Download from publisher:

Related web page: not available

Bibliography entry: BibTeX


We propose a new technique for creating a space-efficient index for large 
repetitive text collections, such as pangenomic databases containing 
sequences of many individuals from the same species. We combine two recent 
techniques from this area: Wheeler graphs (Gagie et al., 2017) and prefix-
free parsing (PFP, Boucher et al., 2019).

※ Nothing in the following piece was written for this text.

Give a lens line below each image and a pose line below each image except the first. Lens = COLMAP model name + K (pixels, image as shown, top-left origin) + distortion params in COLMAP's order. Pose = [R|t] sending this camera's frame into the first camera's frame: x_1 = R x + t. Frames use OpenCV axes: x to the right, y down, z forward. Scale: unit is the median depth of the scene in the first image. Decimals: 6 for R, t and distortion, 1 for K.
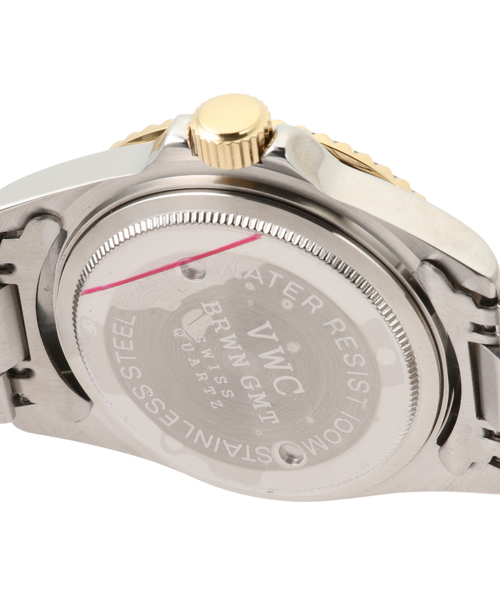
lens RADIAL K [[3861.7, 0, 250.1], [0, 3861.7, 300.2], [0, 0, 1]] dist [-0.232463, 0.000000]
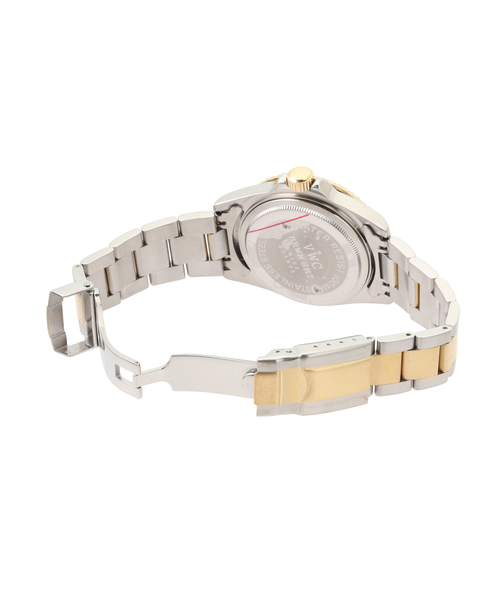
lens RADIAL K [[2229.4, 0, 249.7], [0, 2229.4, 299.7], [0, 0, 1]] dist [-0.214687, 0.000000]
pose [[0.998978, 0.031601, -0.032329, 0.014288], [-0.031288, 0.999459, 0.010122, 0.032664], [0.032631, -0.009100, 0.999426, -0.710422]]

Wheeler graphs are a general framework encompassing several indexes based 
on the Burrows-Wheeler transform (BWT), such as the FM-index. Wheeler 
graphs admit a succinct representation which can be further compacted by 
employing the idea of tunnelling, which exploits redundancies in the form 
of parallel, equally-labelled paths called blocks that can be merged into a 
single path. The problem of finding the optimal set of blocks for 
tunnelling, i.e. the one that minimizes the size of the resulting Wheeler 
graph, is known to be NP-complete and remains the most computationally 
challenging part of the tunnelling process.

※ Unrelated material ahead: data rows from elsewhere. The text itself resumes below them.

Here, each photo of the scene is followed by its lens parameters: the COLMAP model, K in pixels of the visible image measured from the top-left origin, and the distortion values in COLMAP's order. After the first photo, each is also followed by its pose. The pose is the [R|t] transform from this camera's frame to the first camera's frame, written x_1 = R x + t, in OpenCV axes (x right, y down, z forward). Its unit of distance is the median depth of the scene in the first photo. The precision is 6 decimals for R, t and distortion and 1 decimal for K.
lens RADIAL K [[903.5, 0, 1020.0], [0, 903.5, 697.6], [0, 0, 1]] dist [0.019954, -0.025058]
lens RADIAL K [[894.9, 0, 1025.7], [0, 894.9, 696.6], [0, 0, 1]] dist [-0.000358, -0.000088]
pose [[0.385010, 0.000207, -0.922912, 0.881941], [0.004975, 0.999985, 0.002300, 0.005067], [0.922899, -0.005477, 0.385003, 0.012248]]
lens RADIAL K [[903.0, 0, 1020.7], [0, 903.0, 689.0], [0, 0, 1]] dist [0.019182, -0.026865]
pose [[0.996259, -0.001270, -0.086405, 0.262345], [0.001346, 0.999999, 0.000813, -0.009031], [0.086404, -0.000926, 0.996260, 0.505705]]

To find an adequate set of blocks in less time, we propose a new method 
based on the prefix-free parsing (PFP). The idea of PFP is to divide the 
input text into phrases of roughly equal sizes that overlap by a fixed 
number of characters. The phrases are then sorted lexicographically. The 
original text is represented by a sequence of phrase ranks (the parse) and 
a list of all used phrases (the dictionary). In repetitive texts, the PFP 
representation of the text is generally much shorter than the original 
since individual phrases are used many times in the parse, thus reducing 
the size of the dictionary.

To speed up the block selection for tunnelling, we apply the PFP to obtain 
the parse and the dictionary of the original text, tunnel the Wheeler graph 
of the parse using existing heuristics and subsequently use this tunnelled 
parse to construct a compact Wheeler graph of the original text. Compared 
with constructing a Wheeler graph from the original text without PFP, our 
method is much faster and uses less memory on collections of pangenomic 
sequences. Therefore, our method enables the use of Wheeler graphs as a 
pangenomic reference for real-world pangenomic datasets.